- Fellowship Dates 2014-2014
- Research Topic A Bioarchaeological and Textual Analysis of Health Care at Deir el Medina
- Fellow or Grant Type Bureau of Educational and Cultural Affairs
- Affiliation Pre-doctoral candidate University of California, Los Angeles
Studies addressing health from a biological standpoint rely on the universality of pain and illness, informing us about individuals’ suffering, but they neglect to explore how society directly impacted an individual’s health. Consequently, archaeologists need to develop a model for studying healthcare that incorporates both biological and social factors and analyzes not only how individuals died but what social mechanisms helped them survive.
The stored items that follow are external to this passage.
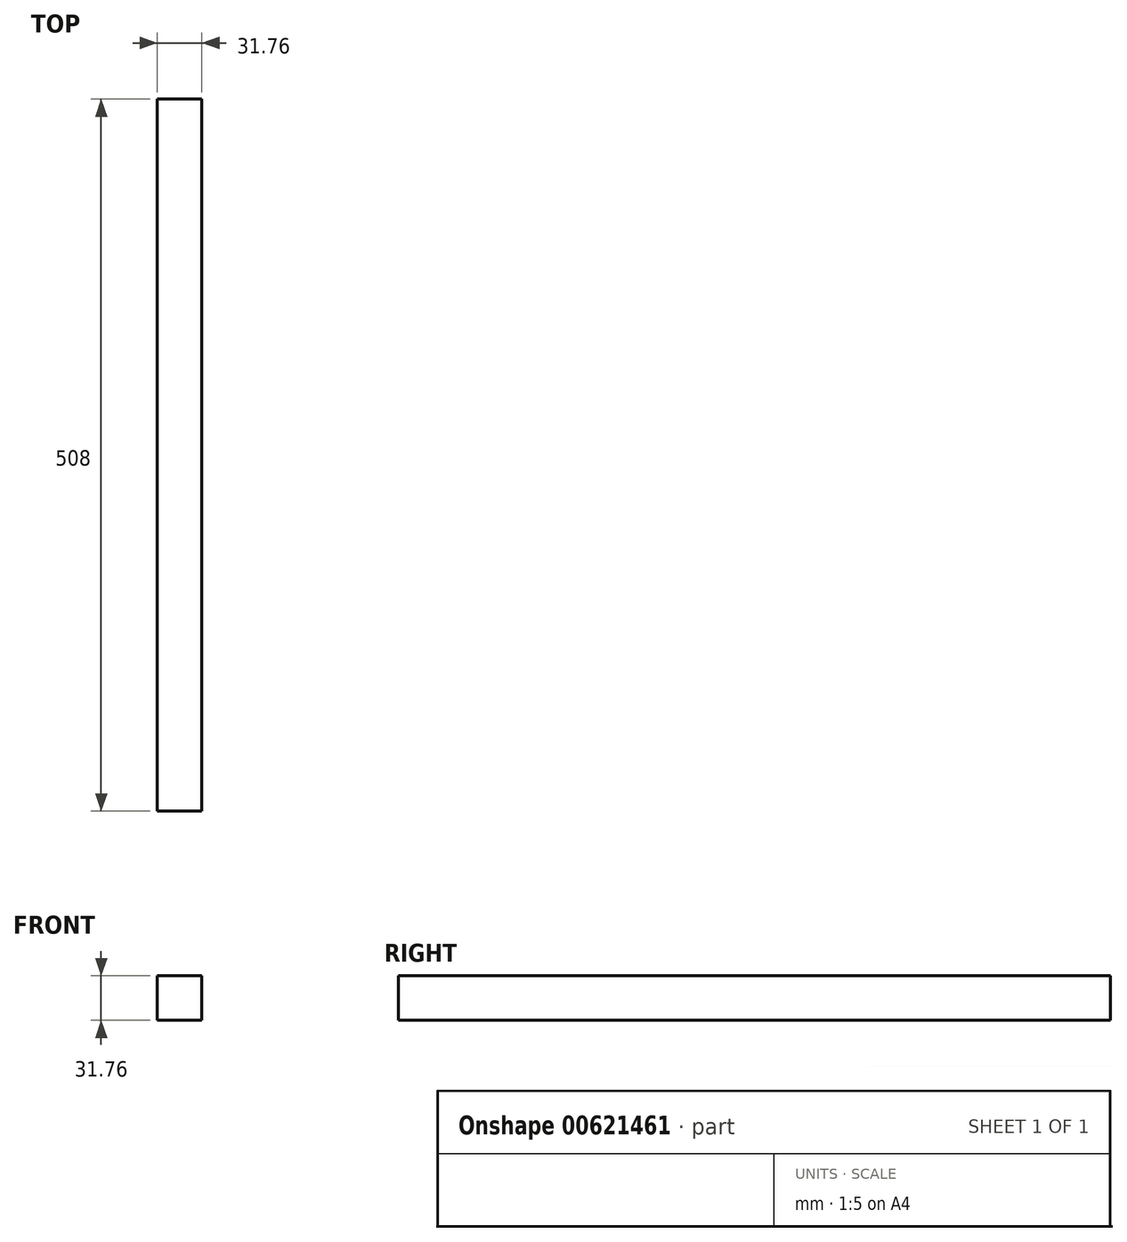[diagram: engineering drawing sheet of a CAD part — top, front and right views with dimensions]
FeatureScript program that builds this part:
annotation { "Feature Type Name" : "Feature", "Feature Type Description" : "" }
export const myFeature = defineFeature(function(context is Context, id is Id, definition is map)
    precondition{}
    {
        {
            var Q0;
            Q0=qCreatedBy(makeId("Front.planeOp"),FACE);
            var sketch = newSketch(context, id + "F0", { "sketchPlane" : qUnion([Q0])});
            skLineSegment(sketch, "E0.bottom", {"start": v(15.88, 15.88) * mm, "end": v(-15.88, 15.88) * mm});
            skLineSegment(sketch, "E0.top", {"start": v(15.88, -15.88) * mm, "end": v(-15.88, -15.88) * mm});
            skLineSegment(sketch, "E0.left", {"start": v(15.88, 15.88) * mm, "end": v(15.88, -15.88) * mm});
            skLineSegment(sketch, "E0.right", {"start": v(-15.88, 15.87) * mm, "end": v(-15.88, -15.88) * mm});
            skPoint(sketch, "E0.middle", {"position": v(0, 0) * mm});
            skSolve(sketch);
        }
        {
            var Q0;
            Q0 = qSketchRegion(id + "F0", true);
            extrude(context, id + "F1", {"entities" : qUnion([Q0]), "depth" : 508 * mm, "offsetDistance" : 25.4 * mm});
        }
    });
Egyptology is particularly well-positioned to consider the relationship between health and society; however, an enormous gap exists in our understanding of health in ancient Egypt – no study effectively combines texts concerning health with paleopathological information from human remains to link healthcare directly with evidence of disease and treatment. This research clarifies the relationship between society and health, specifically informing us about how economic, social and political position could directly improve or worsen an individual’s health status through an interdisciplinary analysis on health at the site of Deir el Medina in Luxor, Egypt. It uses a traditional paleopathological approach to health in the human remains from the site in combination with a textual analysis of letters, medical texts and state documents to gain a more holistic understanding of the intersection between morbidity patterns for the population at Deir el Medina and the healthcare system in place for the town’s residents. Through these two separate data sets, this study assess how health care systems at Deir el Medina varied between individuals with different genders, statuses and occupations. It determines how health and healthcare systems in place at Deir el Medina changed after the economic and political collapse of the Egyptian state and how differing social mechanisms directly altered healthcare and morbidity patterns amongst the town’s inhabitants.